It’s safe to say that I’ve been watching sports for a pretty long time. My fandoms ebb and flow, and at various times it’s safe to say that it fluctuates on what sport I am favoriting the most, but when it comes down to it, I have spent an inordinate amount of time in my life watching sports. Baseball, basketball, football and even a little bit of soccer and hockey, I’ve watched enough sports in my life to generally know what I’m talking about, as well as to have seen some things, that only other sports fans of an extended duration really know what I’m talking about.
If there’s one thing that’s been pretty consistent throughout the history of sports, is that whenever a hotshot player arrives at a new level of competition, there’s usually a degree of testing that they go through and endure, be it from their opponents, peers, rivals and even their own teammates, since peers, rivals and teammates aren’t necessarily mutually exclusive.
When Michael Jordan, Peyton Manning and Derek Jeter were drafted and reported to duty in their early years, all of them went through a period of time where they were physically and mentally tested by everyone. In practices, scrimmages or spring trainings, their presence was a threat to veterans on their own teams, and ain’t nobody want to lose their job to any young guns whose ears are still wet from the showers.
Against opponents, they were bullied, fouled, tackled, cheap shot and went to verbal warfare from their opponents, who wanted to see if they could exert some power of intimidation or get inside their heads and throw them off their games.
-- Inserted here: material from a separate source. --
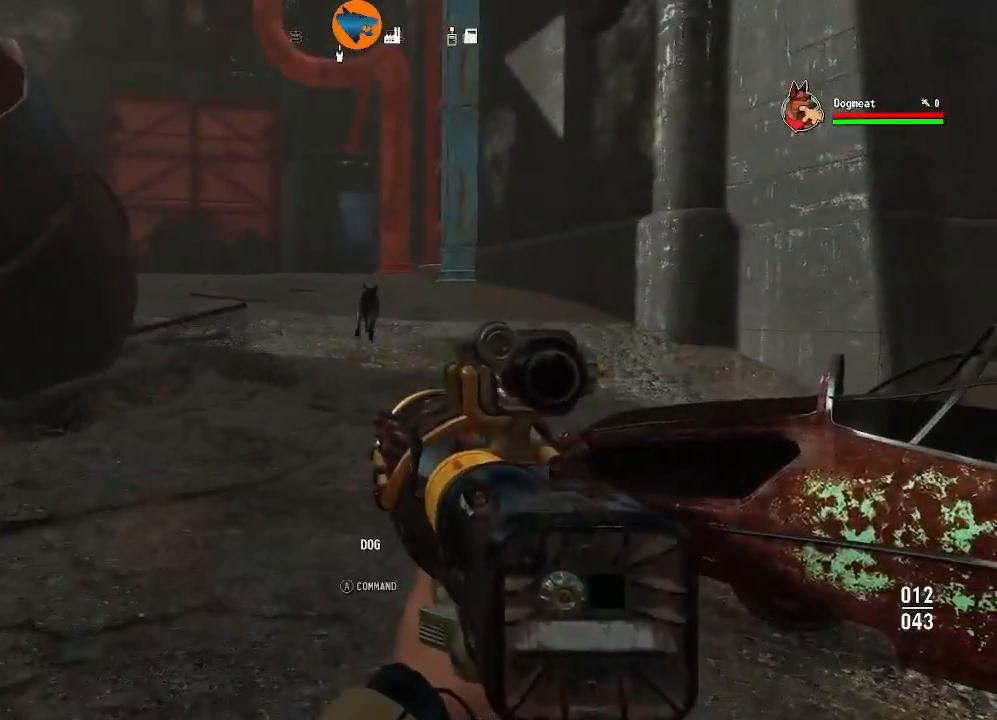
{"dt_ms": 500, "buttons": [], "left_stick": "center", "right_stick": "center", "events": [[67, "left_stick", "center"]]}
And they would go through these types of rituals and experiences numerous times throughout their early years, until they earned the general respect of those around them, to which the behaviors would taper off mostly, unless they were weak-willed and demonstrated that they could be rattled.
In other words, everything that Caitlin Clark has been going through since the start of the WNBA season, with the hard fouls, the shit talking, the snipes from opponents in the media; this is not racism, this is not jealousy, this is not any form of discrimination. This is normal, this is ordinary, this is nothing that professional athletes in any sport of any gender have not had to endure themselves at early parts of their careers.
But let’s not tell that to the legions of media and overnight women’s basketball fans who have never been sports fans in their lives until Caitlin Clark had ignited their imaginations, and are up in arms over the supposed rough treatment that she’s getting in the WNBA. It’s partially their fault that they’re so blind to it, because it really hasn’t been since Caitlin Clark that this many people have been interested in the WNBA at all, and for everyone who is now claiming to be fans of women’s hoops, where they fuck were they when Lisa Leslie and Rebecca Lobo were launching the entire league, and when Britney Griner and Sabrina Ionescu were leading the quiet charge of the current generation?
Caitlin Clark is undoubtedly the most important player the league has come across in a long time, and this generalization is not lost on all the other girls in the league who have had to deal with the ridicule and general disrespect people have had for the WNBA in all the years prior to the arrival of Clark. It’s natural for them to want to welcome the rookie with some tough love, and size up the nuclear hot shot who’s being unofficially hailed as the flagbearer for the entire gender’s sport, because if she demonstrates any weaknesses, then perhaps she’s not the right person for the job.
The hard fouls and the criticism have nothing to do with racism, and nothing to do with any general discrimination. There may be some jealousy involved, but I can’t blame anyone for being jealous at least a little bit, considering the league has been around for over 20 years, and it wasn’t until Caitlin Clark that people have been taking notice.
And if Caitlin Clark endures the season with a modicum of grace, respect, and an attitude of shut up and play ball, she’s going to be just fine, and the rest of the league will take their foot off the gas at trying to break her for the sake of breaking her, and entrust her with the hope that she can help bring growth and positive change to the league and sport as a whole.
And as for all the normies, welcome to sports. This is nothing out of the ordinary.